(Stored dataset items)
- - -

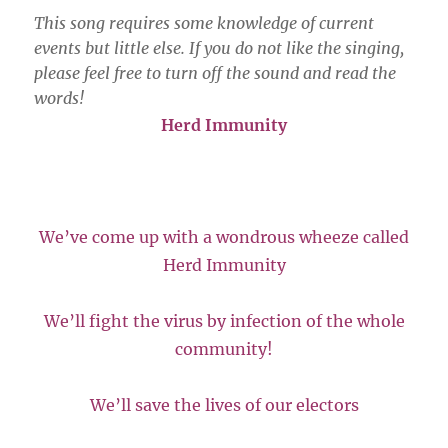
This song requires some knowledge of current
events but little else. If you do not like the singing,
please feel free to turn off the sound and read the
words!
Herd Immunity
We’ve come up with a wondrous wheeze called
Herd Immunity
We’ll fight the virus by infection of the whole
community!
We’ll save the lives of our electors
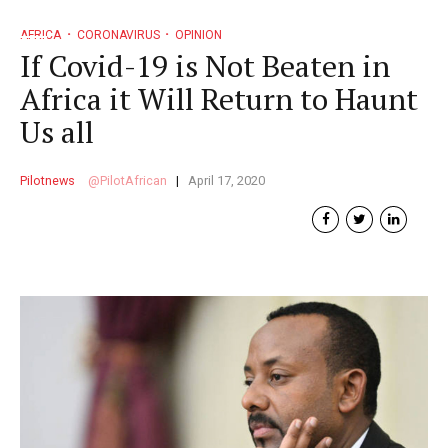
AFRICA
CORONAVIRUS
OPINION
If Covid-19 is Not Beaten in
Africa it Will Return to Haunt
Us all
Pilotnews
PilotAfrican
April 17, 2020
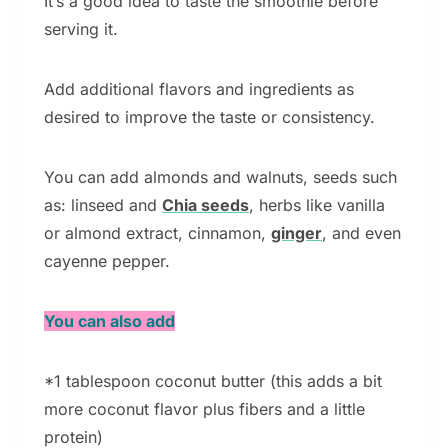
It’s a good idea to taste the smoothie before
serving it.
Add additional flavors and ingredients as
desired to improve the taste or consistency.
You can add almonds and walnuts, seeds such
as: linseed and
Chia seeds
, herbs like vanilla
or almond extract, cinnamon,
ginger
, and even
cayenne pepper.
You can also add
*1 tablespoon coconut butter (this adds a bit
more coconut flavor plus fibers and a little
protein)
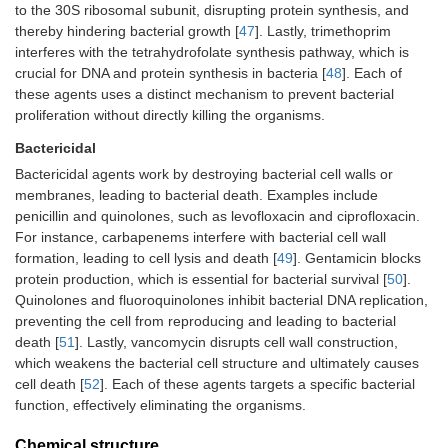
to the 30S ribosomal subunit, disrupting protein synthesis, and
thereby hindering bacterial growth [
47
]. Lastly, trimethoprim
interferes with the tetrahydrofolate synthesis pathway, which is
crucial for DNA and protein synthesis in bacteria [
48
]. Each of
these agents uses a distinct mechanism to prevent bacterial
proliferation without directly killing the organisms.
Bactericidal
Bactericidal agents work by destroying bacterial cell walls or
membranes, leading to bacterial death. Examples include
penicillin and quinolones, such as levofloxacin and ciprofloxacin.
For instance, carbapenems interfere with bacterial cell wall
formation, leading to cell lysis and death [
49
]. Gentamicin blocks
protein production, which is essential for bacterial survival [
50
].
Quinolones and fluoroquinolones inhibit bacterial DNA replication,
preventing the cell from reproducing and leading to bacterial
death [
51
]. Lastly, vancomycin disrupts cell wall construction,
which weakens the bacterial cell structure and ultimately causes
cell death [
52
]. Each of these agents targets a specific bacterial
function, effectively eliminating the organisms.
Chemical structure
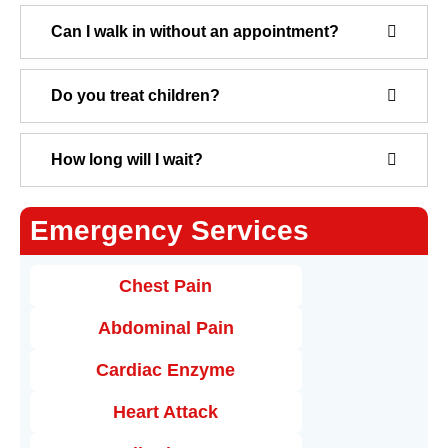
Can I walk in without an appointment?
Do you treat children?
How long will I wait?
Emergency Services
Chest Pain
Abdominal Pain
Cardiac Enzyme
Heart Attack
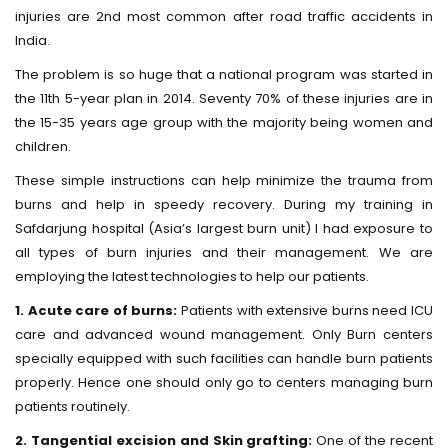
injuries are 2nd most common after road traffic accidents in
India.
The problem is so huge that a national program was started in
the 11th 5-year plan in 2014. Seventy 70% of these injuries are in
the 15-35 years age group with the majority being women and
children.
These simple instructions can help minimize the trauma from
burns and help in speedy recovery. During my training in
Safdarjung hospital (Asia’s largest burn unit) I had exposure to
all types of burn injuries and their management. We are
employing the latest technologies to help our patients.
1. Acute care of burns:
Patients with extensive burns need ICU
care and advanced wound management. Only Burn centers
specially equipped with such facilities can handle burn patients
properly. Hence one should only go to centers managing burn
patients routinely.
2. Tangential excision and Skin grafting:
One of the recent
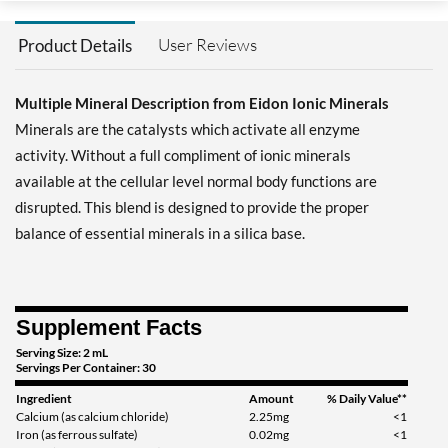
User Reviews
Product Details
Multiple Mineral Description from Eidon Ionic Minerals
Minerals are the catalysts which activate all enzyme
activity. Without a full compliment of ionic minerals
available at the cellular level normal body functions are
disrupted. This blend is designed to provide the proper
balance of essential minerals in a silica base.
Supplement Facts
Serving Size: 2 mL
Servings Per Container: 30
Ingredient
Amount
% Daily Value**
Calcium (as calcium chloride)
2.25mg
<1
Iron (as ferrous sulfate)
0.02mg
<1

- - -

What you should do: Whenever the word "Lastly" shows up in a line of the entries above, copy that line.

Result of the exercise:
]. Lastly, trimethoprim
]. Lastly, vancomycin disrupts cell wall construction,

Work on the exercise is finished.